(Document):

Question

Prove that \(\lim_{N\rightarrow \infty}N\sum_{n=N}^{\infty}\frac{1}{n^2}\) exists.

Answer 1

why prove question draw attention lol

Answer 2

questions*

Answer 3

Because it is interesting question

Answer 4

my first guess, which may be wrong, is to prove that this is cauchy sequence

Answer 5

Since \(N\rightarrow\infty\), N>1. Moreover, \(\frac{1}{n^2}\ge0 \) for all \(n\in N\).
Hence, we have \(0\le\sum_{n=N}^{\infty}\frac{1}{n^2}\le\sum_{n=1}^{\infty}\frac{1}{n^2}\).
Thus, \(0\le N\sum_{n=N}^{\infty}\frac{1}{n^2}\le N\sum_{n=1}^{\infty}\frac{1}{n^2}\).

But then, I am not sure how I can proceed from here, or if I am on the right track...

(To-do list):
**A.** Translate the following sentence from the thread into Spanish: "But then, I am not sure how I can proceed from here, or if I am on the right track..."
**B.** Reproduce the passage of the thread from "Because it is" to "the right track..." word for word.

(Record excerpts):
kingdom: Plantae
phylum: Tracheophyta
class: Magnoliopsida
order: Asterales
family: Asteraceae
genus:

(Answers in order):
**A.** Pero entonces, no estoy seguro de cómo puedo continuar a partir de aquí, ni de si voy por buen camino...

**B.**
Because it is interesting question

Answer 4

my first guess, which may be wrong, is to prove that this is cauchy sequence

Answer 5

Since \(N\rightarrow\infty\), N>1. Moreover, \(\frac{1}{n^2}\ge0 \) for all \(n\in N\).
Hence, we have \(0\le\sum_{n=N}^{\infty}\frac{1}{n^2}\le\sum_{n=1}^{\infty}\frac{1}{n^2}\).
Thus, \(0\le N\sum_{n=N}^{\infty}\frac{1}{n^2}\le N\sum_{n=1}^{\infty}\frac{1}{n^2}\).

But then, I am not sure how I can proceed from here, or if I am on the right track...